Material Evidence features a new body of work produced by by American-born, London-based artist Melissa Gordon during her recent joint residency with Spike Island and Spike Print Studio, Bristol.
Gordon’s work as a painter and printmaker follows the relationship between representation and abstraction, seeing and reading. The artist often enlarges details to reveal hidden structures, zooming in until textual or pictorial information is reduced to dots and lines. She draws on source material that might be considered by-products of history, of medium and of making: the grid structure of Modernist painting, the dot matrix of the silk screen and details from her own painting studio.
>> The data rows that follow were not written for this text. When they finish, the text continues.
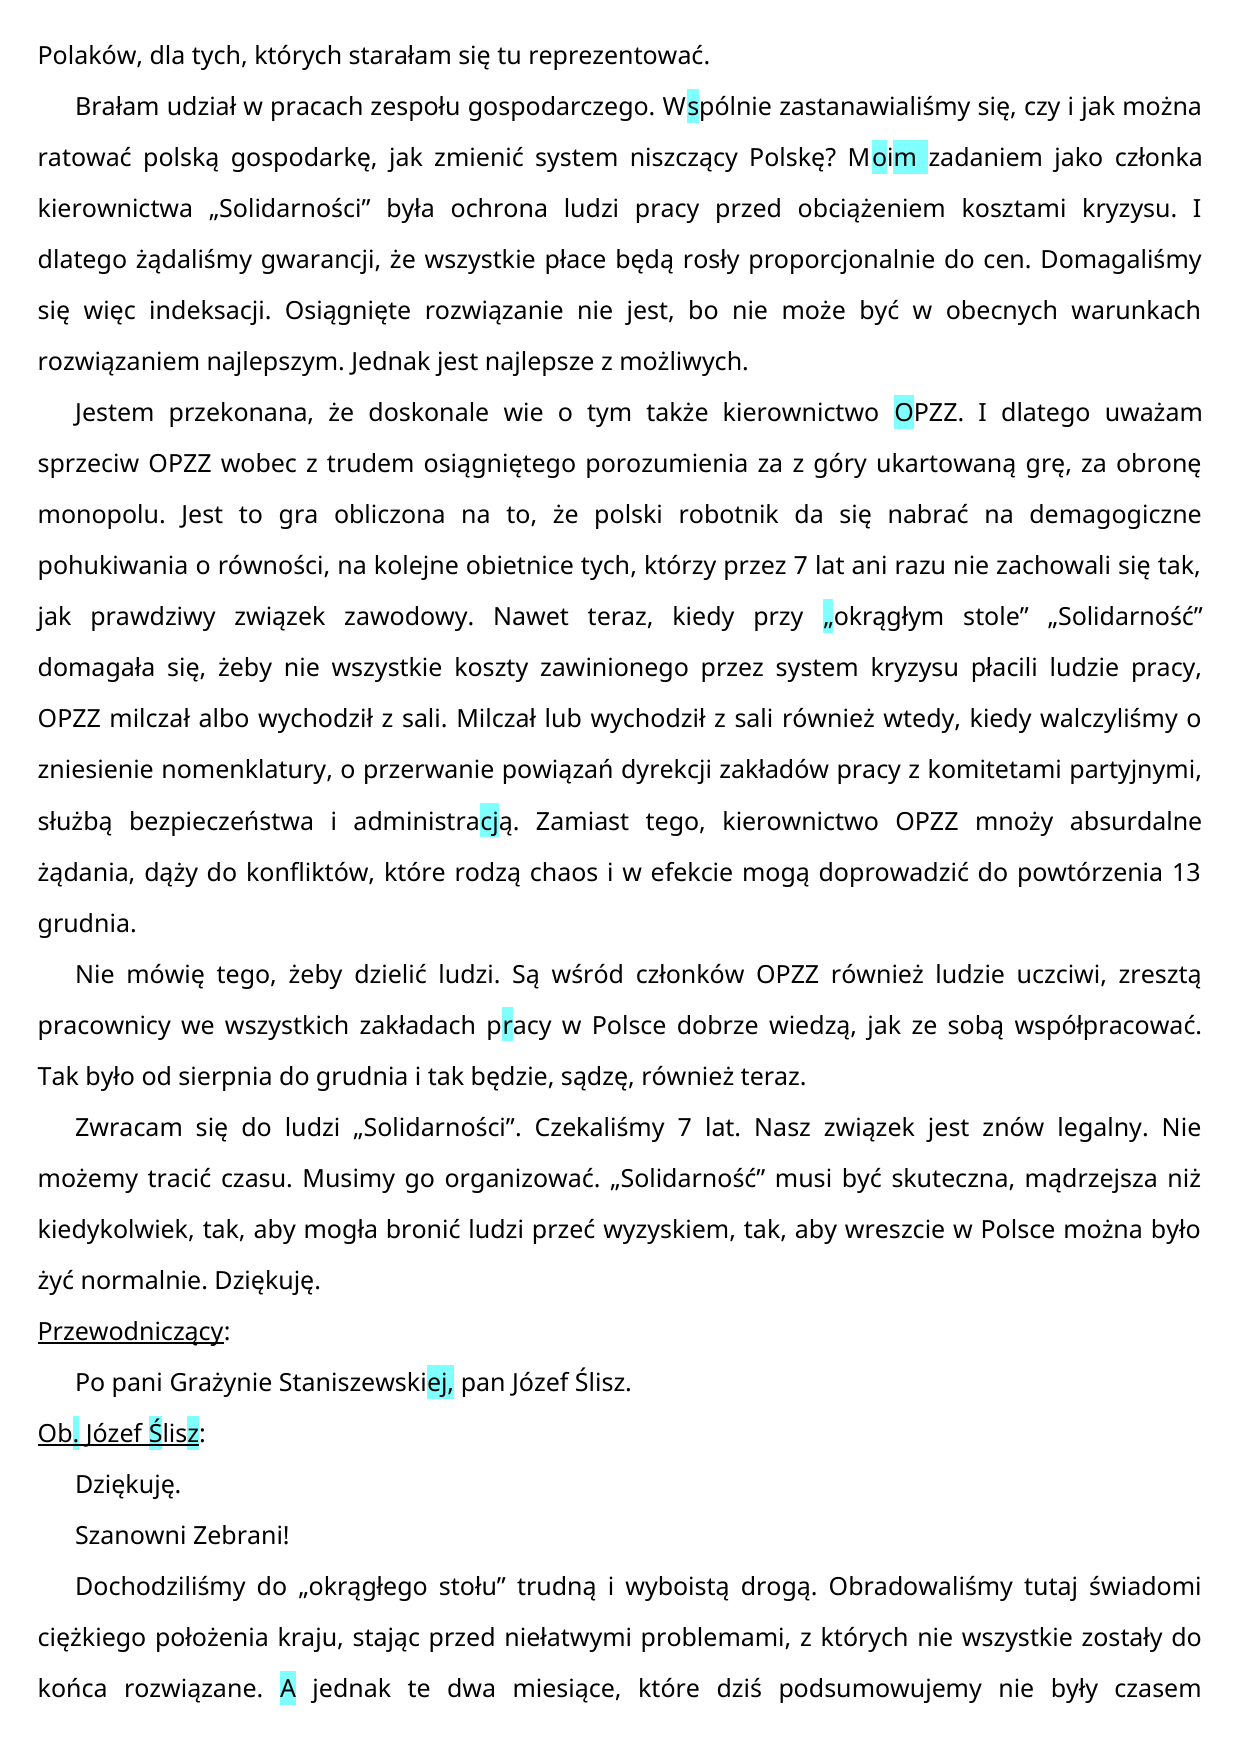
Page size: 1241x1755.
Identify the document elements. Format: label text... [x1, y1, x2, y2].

text Nie mówię tego, żeby dzielić ludzi. Są wśród członków OPZZ również ludzie uczciwi, zresztą pracownicy we wszystkich zakładach pracy w Polsce dobrze wiedzą, jak ze sobą współpracować. Tak było od sierpnia do grudnia i tak będzie, sądzę, również teraz. [37, 956, 1203, 1092]
text Dochodziliśmy do „okrągłego stołu” trudną i wyboistą drogą. Obradowaliśmy tutaj świadomi ciężkiego położenia kraju, stając przed niełatwymi problemami, z których nie wszystkie zostały do końca rozwiązane. A jednak te dwa miesiące, które dziś podsumowujemy nie były czasem [37, 1569, 1203, 1705]
text Polaków, dla tych, których starałam się tu reprezentować. [37, 37, 1203, 72]
text Jestem przekonana, że doskonale wie o tym także kierownictwo OPZZ. I dlatego uważam sprzeciw OPZZ wobec z trudem osiągniętego porozumienia za z góry ukartowaną grę, za obronę monopolu. Jest to gra obliczona na to, że polski robotnik da się nabrać na demagogiczne pohukiwania o równości, na kolejne obietnice tych, którzy przez 7 lat ani razu nie zachowali się tak, jak prawdziwy związek zawodowy. Nawet teraz, kiedy przy „okrągłym stole” „Solidarność” domagała się, żeby nie wszystkie koszty zawinionego przez system kryzysu płacili ludzie pracy, OPZZ milczał albo wychodził z sali. Milczał lub wychodził z sali również wtedy, kiedy walczyliśmy o zniesienie nomenklatury, o przerwanie powiązań dyrekcji zakładów pracy z komitetami partyjnymi, służbą bezpieczeństwa i administracją. Zamiast tego, kierownictwo OPZZ mnoży absurdalne żądania, dąży do konfliktów, które rodzą chaos i w efekcie mogą doprowadzić do powtórzenia 13 grudnia. [37, 395, 1203, 939]
text Dziękuję. [37, 1467, 1203, 1501]
text Przewodniczący: [37, 1313, 1203, 1348]
text Szanowni Zebrani! [37, 1518, 1203, 1552]
text Po pani Grażynie Staniszewskiej, pan Józef Ślisz. [37, 1364, 1203, 1399]
text Brałam udział w pracach zespołu gospodarczego. Wspólnie zastanawialiśmy się, czy i jak można ratować polską gospodarkę, jak zmienić system niszczący Polskę? Moim zadaniem jako członka kierownictwa „Solidarności” była ochrona ludzi pracy przed obciążeniem kosztami kryzysu. I dlatego żądaliśmy gwarancji, że wszystkie płace będą rosły proporcjonalnie do cen. Domagaliśmy się więc indeksacji. Osiągnięte rozwiązanie nie jest, bo nie może być w obecnych warunkach rozwiązaniem najlepszym. Jednak jest najlepsze z możliwych. [37, 88, 1203, 378]
text Ob. Józef Ślisz: [37, 1416, 1203, 1450]
text Zwracam się do ludzi „Solidarności”. Czekaliśmy 7 lat. Nasz związek jest znów legalny. Nie możemy tracić czasu. Musimy go organizować. „Solidarność” musi być skuteczna, mądrzejsza niż kiedykolwiek, tak, aby mogła bronić ludzi przeć wyzyskiem, tak, aby wreszcie w Polsce można było żyć normalnie. Dziękuję. [37, 1109, 1203, 1297]
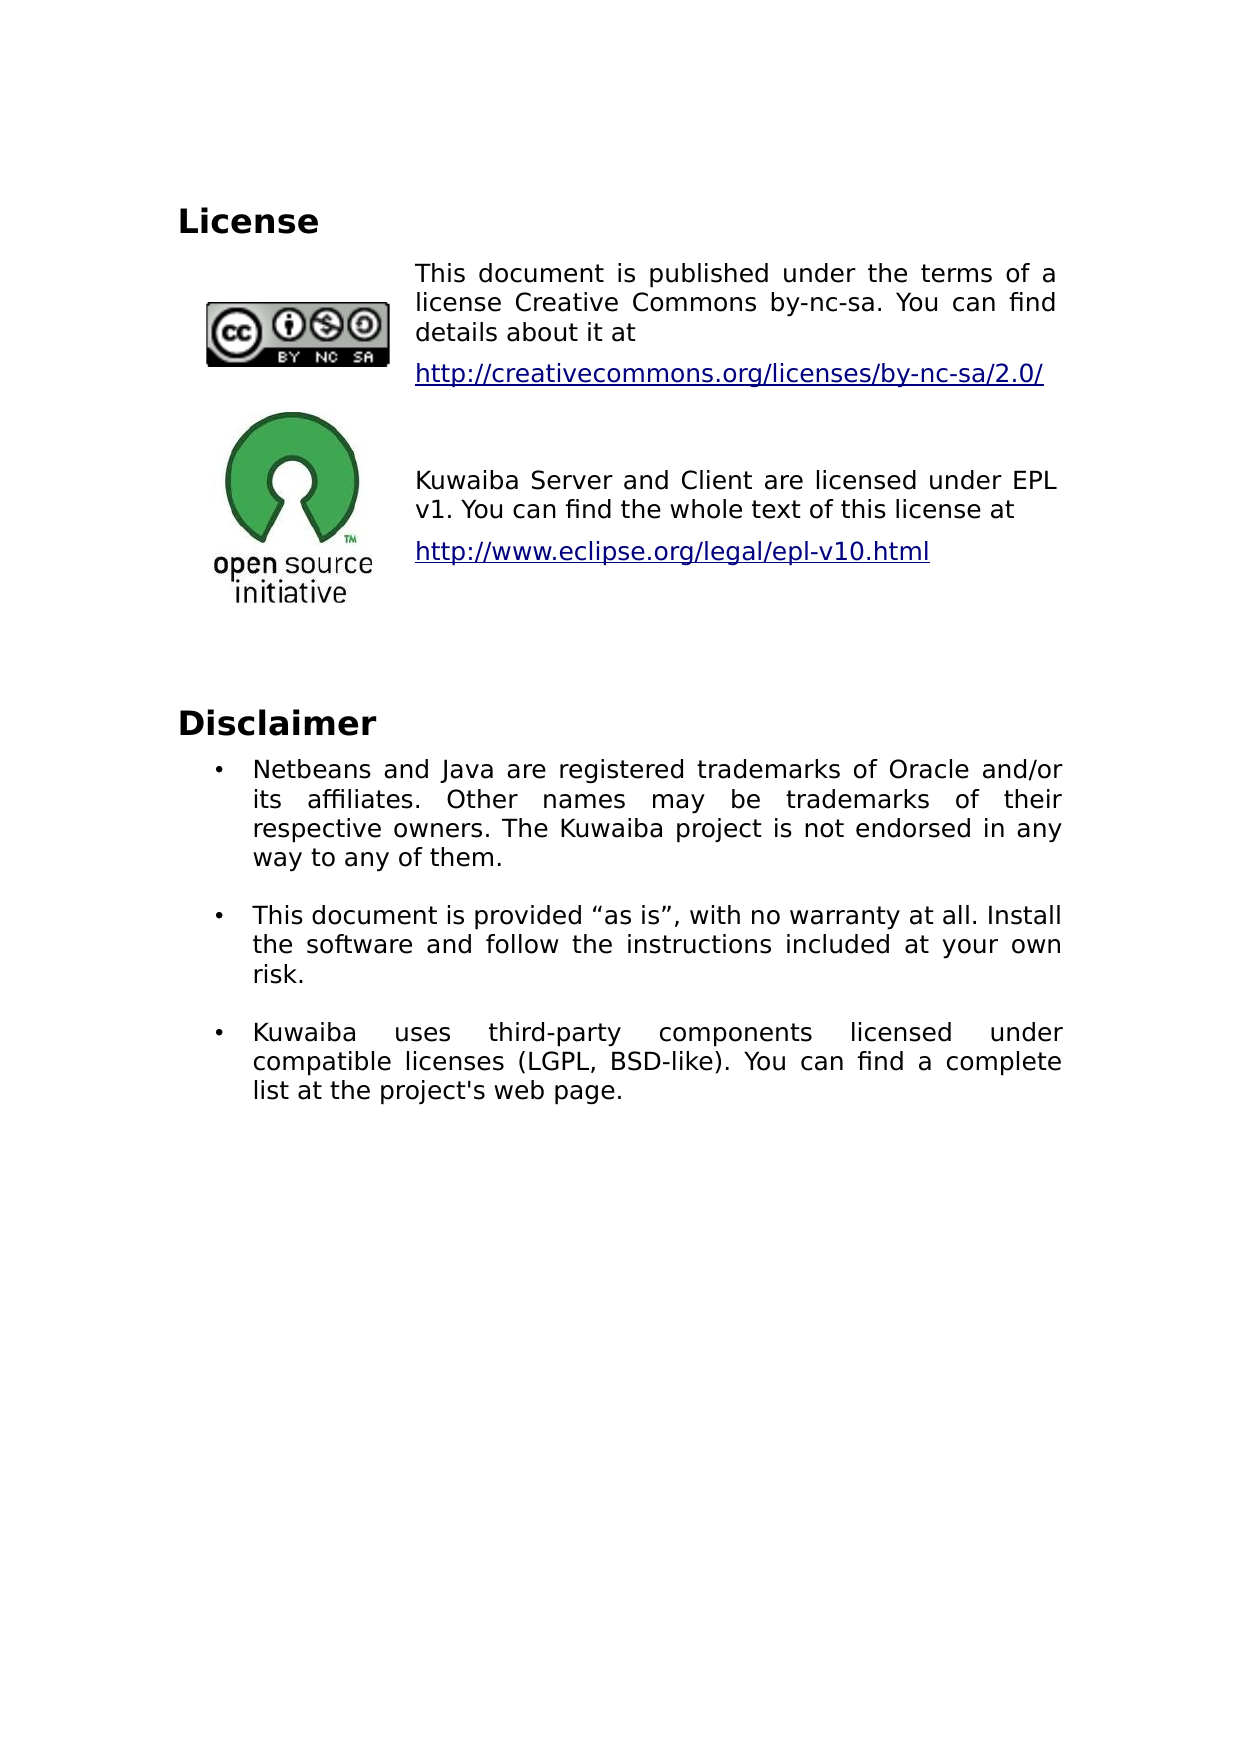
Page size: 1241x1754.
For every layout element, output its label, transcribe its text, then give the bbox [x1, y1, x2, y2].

table_cell [177, 603, 409, 637]
list This document is provided “as is”, with no warranty at all. Install the software and follow the instructions included at your own risk. [215, 901, 1063, 989]
list Netbeans and Java are registered trademarks of Oracle and/or its affiliates. Other names may be trademarks of their respective owners. The Kuwaiba project is not endorsed in any way to any of them. [215, 756, 1063, 872]
table_header [177, 254, 409, 302]
table_header [177, 303, 409, 407]
picture [206, 302, 390, 367]
table_cell Kuwaiba Server and Client are licensed under EPL v1. You can find the whole text of this license at http://www.eclipse.org/legal/epl-v10.html [409, 407, 1063, 637]
list Kuwaiba uses third-party components licensed under compatible licenses (LGPL, BSD-like). You can find a complete list at the project's web page. [215, 1018, 1063, 1106]
picture [214, 412, 372, 603]
subtitle License [177, 202, 1063, 241]
subtitle Disclaimer [177, 704, 1063, 743]
table_cell [177, 407, 409, 602]
table_header This document is published under the terms of a license Creative Commons by-nc-sa. You can find details about it at http://creativecommons.org/licenses/by-nc-sa/2.0/ [409, 254, 1063, 407]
The exhibition includes new works from a number of ongoing series. The Daily News (RIP) is the product of months of research into newspaper archives; the artist selects and then reproduces the grid layouts from the first and last page of extinct local journals, creating abstract works by pushing ink through blank silk screens. These are accompanied by large-scale prints on canvas that on which coloured grids overlap to create dazzling patterns that resemble digital interference.
Blow Up Modernists also uses the medium of screen print to enlarge reproductions of early Modernist paintings from catalogues, revealing the surface cracks of age while creating new abstract compositions. These works are contrasted with more intimate paintings in a series also titled Material Evidence. Here, close up studies of studio surfaces such as walls, floors and tables are presented as terrains of pattern and texture.
The central gallery features Gordon’s distinctive Structures for Viewing, suspended screens interwoven with coloured elastic that, viewed from one angle, create a grid through which to see works on the walls and, from the other, appear as a dense colour field. The screens are strung with cord and weighted with the kinds of sandbag used in stage sets, allowing the installation to be adjusted throughout the show. As the artist moves between printing, painting and installation, so she employs tricks of perspective taken from theatre, as well as the history of painting, to explore the ways in which visual information is perceived and reproduced.